= Mineo Katagiri =

Mineo Katagiri (August 1, 1919 – November 15, 2005) was a Japanese-American social activist for racial equality, and a minister for the United Church of Christ.

==Early life==
Katagiri was born in Haleiwa, Hawaii on August 1, 1919.

As a student at the University of Hawaiʻi he was elected president of the university YMCA. He graduated in 1941 and went on to earn a degree in theology from the Union Theological Seminary in 1944.

==Career==
After he graduated, Katagiri worked with labor union leaders to unite white, black, and Japanese American workers at Seabrook Farms, where Japanese Americans who were released from internment camps worked while they were transitioning back into society. After that, Katagiri taught at Doshisha University.

In 1959 he moved to Seattle and was the campus minister at the University of Washington. In 1969 he started the Asian Coalition for Equality. The goal of the coalition was to bring Asian-Americans together to fight intolerance and advocate for civil rights alongside African Americans.
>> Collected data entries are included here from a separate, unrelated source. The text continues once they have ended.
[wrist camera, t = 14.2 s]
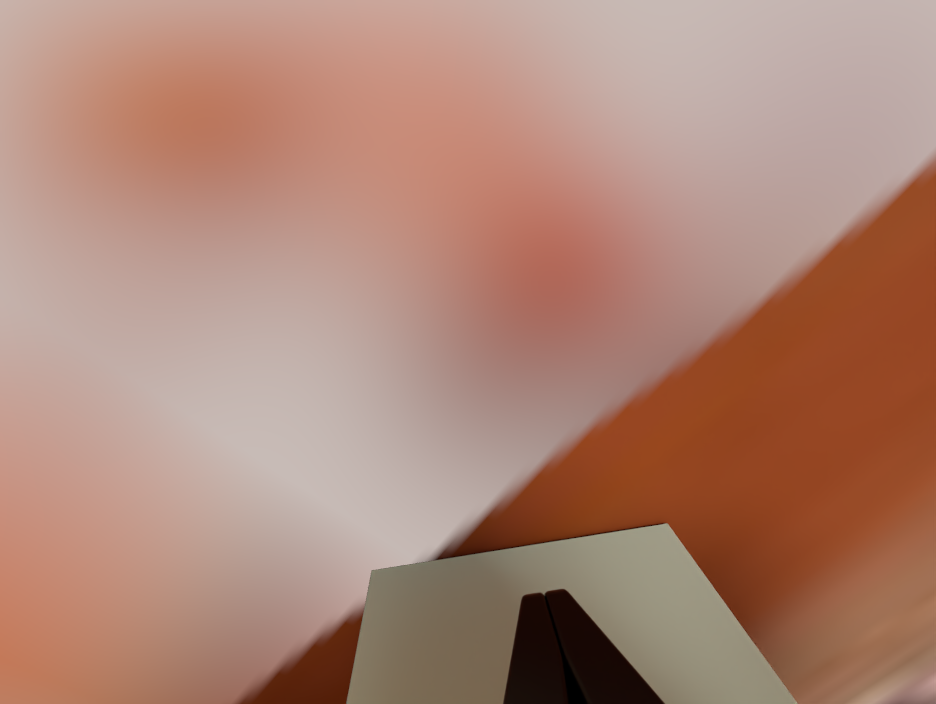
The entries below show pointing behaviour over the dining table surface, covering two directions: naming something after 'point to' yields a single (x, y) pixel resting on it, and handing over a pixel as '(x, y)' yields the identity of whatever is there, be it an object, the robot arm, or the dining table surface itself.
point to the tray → (595, 589)
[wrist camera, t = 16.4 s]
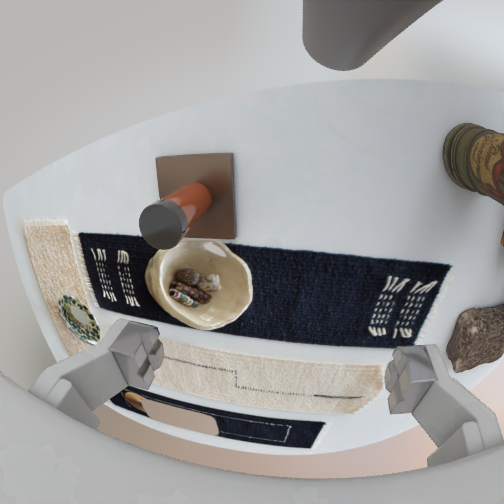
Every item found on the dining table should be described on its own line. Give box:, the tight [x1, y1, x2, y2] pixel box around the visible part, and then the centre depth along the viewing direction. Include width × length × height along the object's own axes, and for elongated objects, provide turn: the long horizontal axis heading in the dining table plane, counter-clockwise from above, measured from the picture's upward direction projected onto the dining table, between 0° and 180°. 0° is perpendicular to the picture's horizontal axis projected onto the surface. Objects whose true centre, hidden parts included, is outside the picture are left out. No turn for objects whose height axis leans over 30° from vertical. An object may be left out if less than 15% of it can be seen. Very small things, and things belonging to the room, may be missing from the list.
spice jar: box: [139, 182, 212, 250], centre depth 30 cm, size 5×5×10 cm
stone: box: [446, 305, 504, 373], centre depth 35 cm, size 11×13×6 cm
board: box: [156, 153, 236, 239], centre depth 35 cm, size 11×10×1 cm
Katagiri also advocated for LGBT rights throughout his career.

He then moved to New York City in 1970 to serve as the director of mission priorities for the United Church of Christ. He was head of the church's Northern California Conference from 1975 to 1984. During that time he worked with Angel Taglucop and Erasto Arenas to establish ministries in San Francisco's Filipino community.

Katagiri died in 2005 after a fall while golfing.